■ **Information shown**:
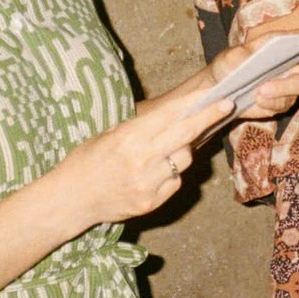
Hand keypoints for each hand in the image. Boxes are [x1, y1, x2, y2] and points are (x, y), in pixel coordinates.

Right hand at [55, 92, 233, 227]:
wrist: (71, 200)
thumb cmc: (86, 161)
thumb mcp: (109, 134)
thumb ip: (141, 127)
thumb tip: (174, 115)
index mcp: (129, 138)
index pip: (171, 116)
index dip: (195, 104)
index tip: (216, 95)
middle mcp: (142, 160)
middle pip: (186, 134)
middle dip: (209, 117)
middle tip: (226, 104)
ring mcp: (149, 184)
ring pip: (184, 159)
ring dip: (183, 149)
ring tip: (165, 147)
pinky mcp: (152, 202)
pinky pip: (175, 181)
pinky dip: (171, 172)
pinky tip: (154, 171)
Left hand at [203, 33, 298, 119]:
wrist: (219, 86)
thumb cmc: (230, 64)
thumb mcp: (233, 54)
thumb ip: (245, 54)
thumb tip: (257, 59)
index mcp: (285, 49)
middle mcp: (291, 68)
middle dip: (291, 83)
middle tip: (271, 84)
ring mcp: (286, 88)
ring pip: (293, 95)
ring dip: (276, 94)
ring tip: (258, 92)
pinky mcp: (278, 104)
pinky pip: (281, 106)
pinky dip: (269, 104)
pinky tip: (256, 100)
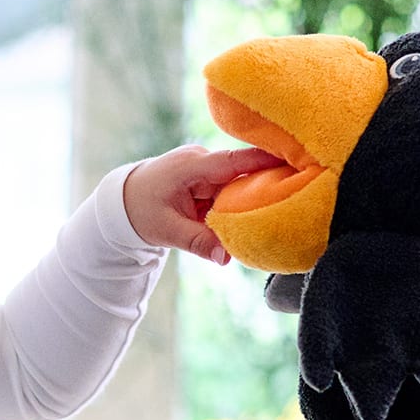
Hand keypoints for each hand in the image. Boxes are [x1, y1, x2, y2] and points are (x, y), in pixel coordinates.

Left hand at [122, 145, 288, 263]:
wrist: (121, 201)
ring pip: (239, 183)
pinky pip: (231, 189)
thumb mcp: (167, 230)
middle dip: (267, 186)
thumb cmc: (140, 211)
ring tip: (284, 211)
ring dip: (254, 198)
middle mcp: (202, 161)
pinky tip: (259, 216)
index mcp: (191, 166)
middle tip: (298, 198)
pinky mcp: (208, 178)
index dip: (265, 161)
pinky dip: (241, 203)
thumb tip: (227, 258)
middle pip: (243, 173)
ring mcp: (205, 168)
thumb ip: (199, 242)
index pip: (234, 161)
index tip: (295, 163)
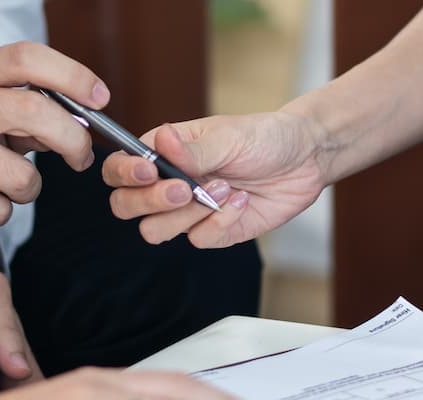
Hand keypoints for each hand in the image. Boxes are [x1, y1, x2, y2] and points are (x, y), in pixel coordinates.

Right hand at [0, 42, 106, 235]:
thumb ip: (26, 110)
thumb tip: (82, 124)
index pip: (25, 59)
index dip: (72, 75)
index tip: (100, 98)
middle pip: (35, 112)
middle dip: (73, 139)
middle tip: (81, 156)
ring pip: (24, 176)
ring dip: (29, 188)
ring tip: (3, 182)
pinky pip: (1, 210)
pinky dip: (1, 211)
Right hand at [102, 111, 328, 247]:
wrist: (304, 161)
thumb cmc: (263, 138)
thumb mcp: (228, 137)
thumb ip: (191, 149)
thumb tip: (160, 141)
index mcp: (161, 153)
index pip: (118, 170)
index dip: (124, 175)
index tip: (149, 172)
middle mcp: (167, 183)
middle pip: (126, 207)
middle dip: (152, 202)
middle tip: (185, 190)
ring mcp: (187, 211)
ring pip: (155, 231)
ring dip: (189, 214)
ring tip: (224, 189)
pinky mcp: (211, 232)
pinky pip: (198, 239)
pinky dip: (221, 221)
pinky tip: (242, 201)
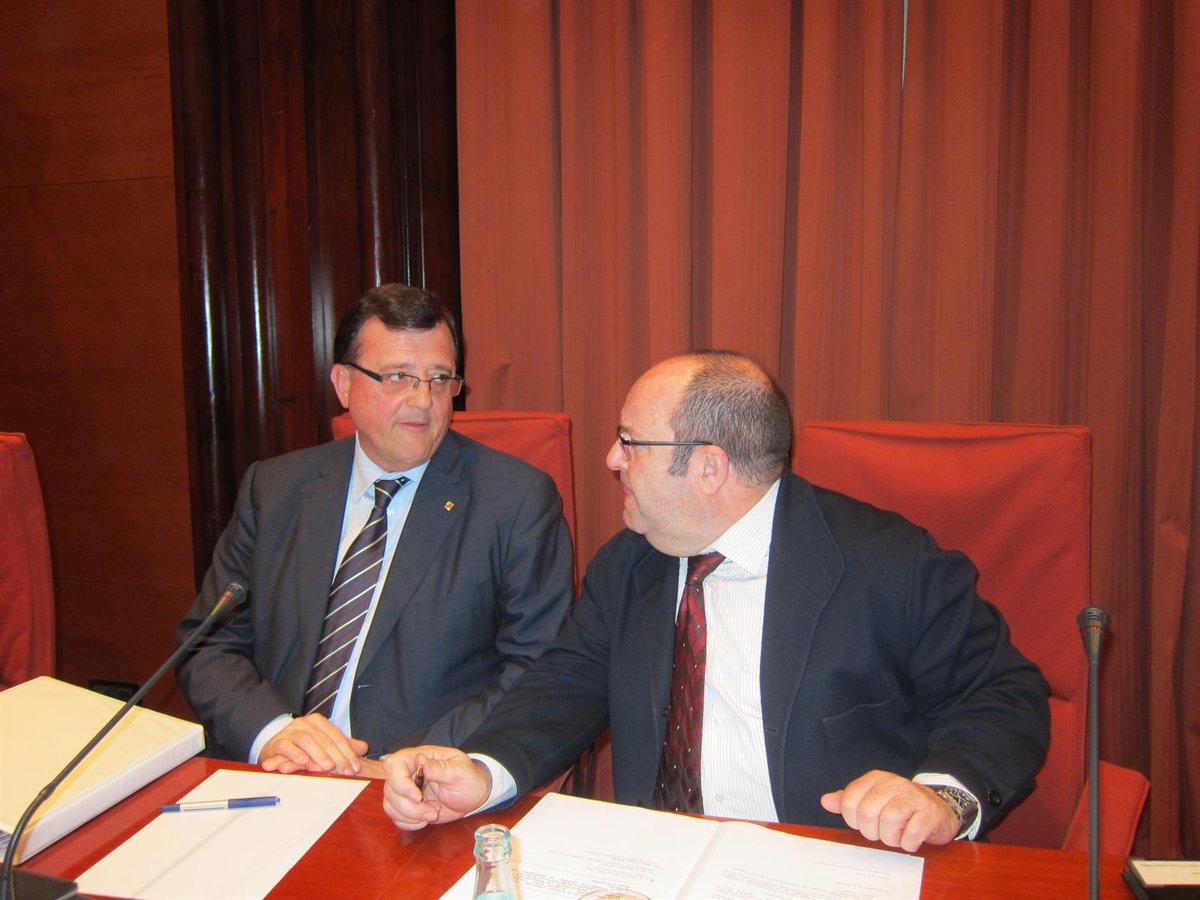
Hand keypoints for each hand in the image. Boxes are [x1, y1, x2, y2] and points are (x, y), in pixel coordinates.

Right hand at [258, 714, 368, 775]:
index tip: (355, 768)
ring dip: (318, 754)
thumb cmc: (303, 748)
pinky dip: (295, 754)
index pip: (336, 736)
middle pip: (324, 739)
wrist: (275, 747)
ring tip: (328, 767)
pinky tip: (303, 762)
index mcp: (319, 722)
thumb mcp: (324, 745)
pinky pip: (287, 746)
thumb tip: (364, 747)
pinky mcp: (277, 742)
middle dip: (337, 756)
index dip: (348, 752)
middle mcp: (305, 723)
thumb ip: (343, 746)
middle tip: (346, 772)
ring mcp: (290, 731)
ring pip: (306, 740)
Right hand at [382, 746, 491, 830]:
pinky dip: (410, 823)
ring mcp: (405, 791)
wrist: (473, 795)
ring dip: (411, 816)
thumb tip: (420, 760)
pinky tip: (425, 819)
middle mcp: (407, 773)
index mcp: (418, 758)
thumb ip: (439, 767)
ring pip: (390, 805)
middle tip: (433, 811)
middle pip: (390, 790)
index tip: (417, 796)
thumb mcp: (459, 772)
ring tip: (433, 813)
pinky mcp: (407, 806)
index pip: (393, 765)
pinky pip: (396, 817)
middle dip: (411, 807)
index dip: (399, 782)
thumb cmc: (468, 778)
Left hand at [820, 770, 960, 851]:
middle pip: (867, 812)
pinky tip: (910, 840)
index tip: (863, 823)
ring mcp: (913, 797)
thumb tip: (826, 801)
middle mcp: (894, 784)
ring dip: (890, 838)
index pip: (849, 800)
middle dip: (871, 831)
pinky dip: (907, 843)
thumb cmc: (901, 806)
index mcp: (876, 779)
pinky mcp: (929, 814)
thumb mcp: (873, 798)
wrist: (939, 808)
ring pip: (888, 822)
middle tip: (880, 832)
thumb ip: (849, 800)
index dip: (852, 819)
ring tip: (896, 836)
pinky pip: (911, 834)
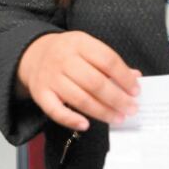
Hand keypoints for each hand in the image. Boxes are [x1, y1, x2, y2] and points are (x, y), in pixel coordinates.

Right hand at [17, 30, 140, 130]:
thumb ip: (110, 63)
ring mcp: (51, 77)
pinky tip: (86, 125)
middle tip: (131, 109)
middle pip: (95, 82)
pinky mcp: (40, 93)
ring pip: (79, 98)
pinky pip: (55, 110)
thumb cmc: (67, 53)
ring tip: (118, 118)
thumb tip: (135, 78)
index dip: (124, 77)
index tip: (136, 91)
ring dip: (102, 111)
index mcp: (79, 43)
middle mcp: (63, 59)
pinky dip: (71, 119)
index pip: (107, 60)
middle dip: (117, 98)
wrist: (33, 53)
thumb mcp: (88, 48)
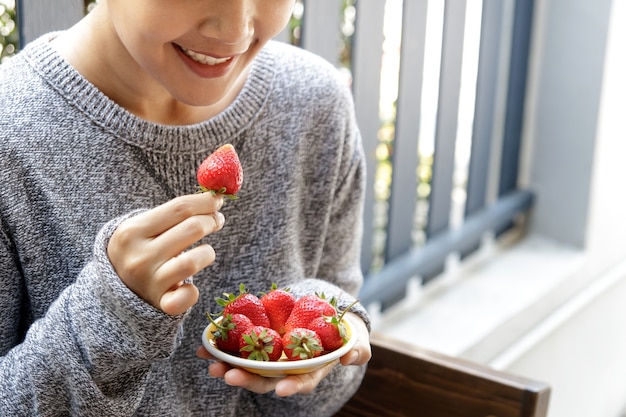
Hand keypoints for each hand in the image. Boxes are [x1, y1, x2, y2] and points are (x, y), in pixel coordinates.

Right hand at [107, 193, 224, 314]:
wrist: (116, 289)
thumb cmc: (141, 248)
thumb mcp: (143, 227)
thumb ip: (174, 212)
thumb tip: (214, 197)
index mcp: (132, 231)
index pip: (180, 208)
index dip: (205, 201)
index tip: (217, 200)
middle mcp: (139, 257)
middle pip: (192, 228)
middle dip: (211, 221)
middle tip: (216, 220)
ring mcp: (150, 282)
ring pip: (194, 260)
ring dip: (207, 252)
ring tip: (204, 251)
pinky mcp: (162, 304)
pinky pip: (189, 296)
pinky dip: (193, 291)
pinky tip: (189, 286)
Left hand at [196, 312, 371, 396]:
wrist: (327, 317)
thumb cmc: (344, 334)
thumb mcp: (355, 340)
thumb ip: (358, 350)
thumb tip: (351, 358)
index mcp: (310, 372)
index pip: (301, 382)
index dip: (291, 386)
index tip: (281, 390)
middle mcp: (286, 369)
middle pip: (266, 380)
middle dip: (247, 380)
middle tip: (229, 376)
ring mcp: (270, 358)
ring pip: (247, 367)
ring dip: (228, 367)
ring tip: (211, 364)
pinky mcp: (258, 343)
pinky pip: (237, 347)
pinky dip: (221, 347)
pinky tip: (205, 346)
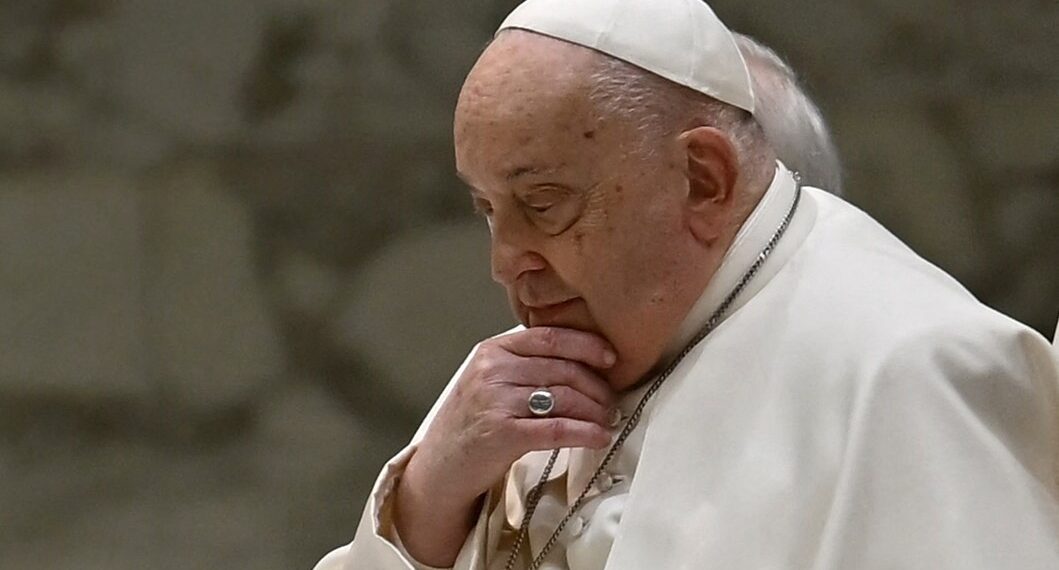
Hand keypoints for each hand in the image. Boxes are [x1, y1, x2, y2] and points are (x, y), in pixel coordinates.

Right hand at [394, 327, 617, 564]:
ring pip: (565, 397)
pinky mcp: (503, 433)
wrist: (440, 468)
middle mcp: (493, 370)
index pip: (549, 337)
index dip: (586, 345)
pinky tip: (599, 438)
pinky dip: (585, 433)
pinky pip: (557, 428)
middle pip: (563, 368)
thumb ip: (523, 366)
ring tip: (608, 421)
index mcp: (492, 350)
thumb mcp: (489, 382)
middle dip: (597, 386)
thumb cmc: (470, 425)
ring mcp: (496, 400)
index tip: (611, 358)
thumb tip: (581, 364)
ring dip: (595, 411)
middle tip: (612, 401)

■ **Task directions**: In the listing above, find the line with "thumb tip: (227, 258)" and output it and every line after it up to and including the line with "thumb cmc: (468, 778)", exactly, minus the pictures.

■ **Solution to this task**:
thumb tip: (227, 258)
middle pip: (243, 173)
ring mcp: (205, 168)
thumb ip: (199, 242)
index pip: (234, 161)
index tip: (295, 163)
Hand keypoints for each hand in the image. Boxes are [x1, y1, x2, y2] and points are (x, y), in pixel coordinates.

Right hand at [0, 42, 106, 235]:
thumb ip: (26, 110)
thumb tip: (82, 124)
index pip: (25, 59)
index dip: (72, 75)
index tip: (100, 98)
middle pip: (35, 112)
middle dip: (73, 139)
middle tip: (81, 156)
ring pip: (24, 176)
ring dip: (29, 188)
ring tip: (3, 182)
pinky pip: (1, 210)
pinky dip: (1, 211)
Right hand at [102, 111, 328, 247]:
wrist: (304, 161)
thumb cmc: (263, 138)
thumb mcp: (228, 137)
thumb ip: (191, 149)
thumb tip: (160, 141)
index mcp: (161, 153)
index pip: (118, 170)
index dip: (124, 175)
index tip: (149, 172)
middle mcp: (167, 183)
middle pip: (126, 207)
middle dip: (152, 202)
middle tip: (185, 190)
ring mcp: (187, 211)
ring pip: (155, 231)
ring dip: (189, 214)
ring tip: (224, 189)
pinky mcp: (211, 232)
pinky pip: (198, 239)
pinky dip: (221, 221)
pinky tip: (242, 201)
Hand keypoints for each hand in the image. Boxes are [x1, y1, x2, y2] and points are (x, y), in pixel coordinates.

Right hand at [258, 714, 368, 775]:
index tip: (355, 768)
ring dip: (318, 754)
thumb cmc: (303, 748)
pinky dip: (295, 754)
index pip: (336, 736)
middle pip: (324, 739)
wrist: (275, 747)
ring tip: (328, 767)
pinky tip: (303, 762)
index mcp: (319, 722)
thumb mcp: (324, 745)
pinky pip: (287, 746)
thumb tip: (364, 747)
pinky mcp: (277, 742)
middle dip: (337, 756)
index dip: (348, 752)
middle mcp: (305, 723)
thumb ip: (343, 746)
middle tip: (346, 772)
ring mcp: (290, 731)
ring pip: (306, 740)
Right hand at [382, 746, 491, 830]:
pinky dip: (410, 823)
ring mcp: (405, 791)
wrist: (473, 795)
ring dip: (411, 816)
thumb tip: (420, 760)
pinky tip: (425, 819)
middle mcp: (407, 773)
index mcp: (418, 758)
thumb ip: (439, 767)
ring pip: (390, 805)
middle tip: (433, 811)
middle pip: (390, 790)
index tip: (417, 796)
thumb mcp: (459, 772)
ring tip: (433, 813)
pinky mcp: (407, 806)
index pip: (393, 765)
pinky pip: (396, 817)
middle dip: (411, 807)
index dip: (399, 782)
thumb cmc: (468, 778)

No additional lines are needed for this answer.